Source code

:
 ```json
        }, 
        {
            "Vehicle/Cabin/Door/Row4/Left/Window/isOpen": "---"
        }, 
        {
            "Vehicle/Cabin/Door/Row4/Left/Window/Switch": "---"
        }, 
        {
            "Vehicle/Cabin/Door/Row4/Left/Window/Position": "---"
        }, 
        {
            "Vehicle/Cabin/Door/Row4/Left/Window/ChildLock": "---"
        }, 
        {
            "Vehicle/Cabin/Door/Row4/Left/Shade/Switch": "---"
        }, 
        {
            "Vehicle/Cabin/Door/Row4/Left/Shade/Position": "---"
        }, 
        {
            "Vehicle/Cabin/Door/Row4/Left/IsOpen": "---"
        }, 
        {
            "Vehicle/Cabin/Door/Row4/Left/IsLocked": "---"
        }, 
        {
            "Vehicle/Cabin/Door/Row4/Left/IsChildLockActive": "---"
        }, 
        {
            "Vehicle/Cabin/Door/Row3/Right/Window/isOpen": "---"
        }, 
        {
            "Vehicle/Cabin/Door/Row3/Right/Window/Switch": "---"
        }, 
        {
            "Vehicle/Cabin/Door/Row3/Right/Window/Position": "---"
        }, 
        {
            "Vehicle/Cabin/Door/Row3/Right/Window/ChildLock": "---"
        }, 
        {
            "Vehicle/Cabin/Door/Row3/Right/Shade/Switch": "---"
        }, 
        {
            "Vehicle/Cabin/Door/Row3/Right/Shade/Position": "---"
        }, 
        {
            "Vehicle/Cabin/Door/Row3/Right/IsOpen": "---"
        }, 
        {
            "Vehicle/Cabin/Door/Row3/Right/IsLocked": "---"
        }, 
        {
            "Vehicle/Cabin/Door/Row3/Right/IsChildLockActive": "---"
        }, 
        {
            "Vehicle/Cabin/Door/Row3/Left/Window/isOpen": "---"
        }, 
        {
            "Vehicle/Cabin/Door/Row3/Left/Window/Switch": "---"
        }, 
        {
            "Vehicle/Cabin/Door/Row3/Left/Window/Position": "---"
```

☆ ☆ ☆ ☆ ☆

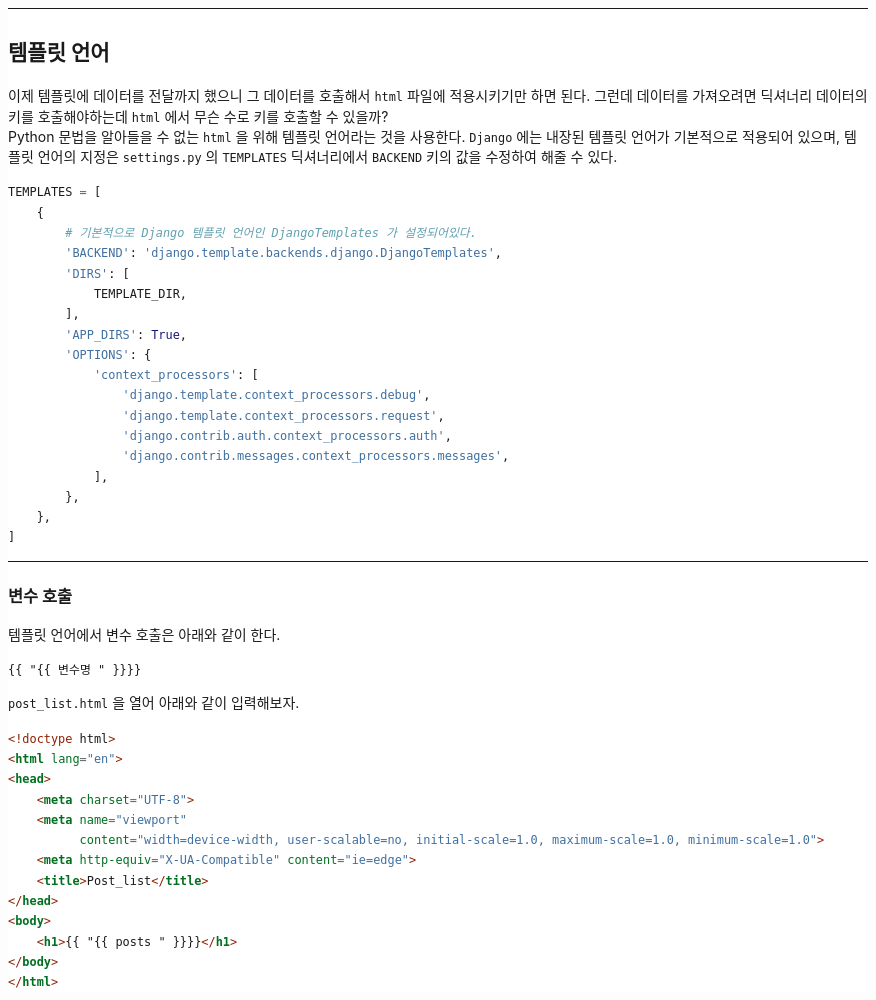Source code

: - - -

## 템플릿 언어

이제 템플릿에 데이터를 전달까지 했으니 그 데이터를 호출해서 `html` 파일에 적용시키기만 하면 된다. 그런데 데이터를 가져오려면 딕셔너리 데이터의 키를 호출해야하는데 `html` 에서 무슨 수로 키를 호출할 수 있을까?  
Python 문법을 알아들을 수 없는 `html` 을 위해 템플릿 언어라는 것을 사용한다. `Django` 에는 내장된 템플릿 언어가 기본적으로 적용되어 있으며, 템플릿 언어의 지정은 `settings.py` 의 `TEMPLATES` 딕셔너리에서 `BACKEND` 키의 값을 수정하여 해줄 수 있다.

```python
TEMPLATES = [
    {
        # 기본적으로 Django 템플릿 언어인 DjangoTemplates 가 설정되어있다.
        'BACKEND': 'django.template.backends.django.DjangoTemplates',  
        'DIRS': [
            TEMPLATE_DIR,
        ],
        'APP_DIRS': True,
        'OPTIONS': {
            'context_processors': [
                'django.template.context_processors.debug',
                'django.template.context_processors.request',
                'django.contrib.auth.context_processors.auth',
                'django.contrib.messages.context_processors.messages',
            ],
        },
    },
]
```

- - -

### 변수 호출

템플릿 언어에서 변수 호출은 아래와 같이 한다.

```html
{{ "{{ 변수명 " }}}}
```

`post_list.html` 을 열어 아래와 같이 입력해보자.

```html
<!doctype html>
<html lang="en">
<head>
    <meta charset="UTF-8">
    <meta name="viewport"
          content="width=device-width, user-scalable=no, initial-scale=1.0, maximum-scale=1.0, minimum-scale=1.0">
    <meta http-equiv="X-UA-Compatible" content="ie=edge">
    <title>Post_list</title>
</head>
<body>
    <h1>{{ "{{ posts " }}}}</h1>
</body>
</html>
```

☆ ☆ ☆ ☆ ☆

- Task brief -
Nothing except a number is needed: how many lines of the entries contain the word "Switch"?

- Response to the exercise -
5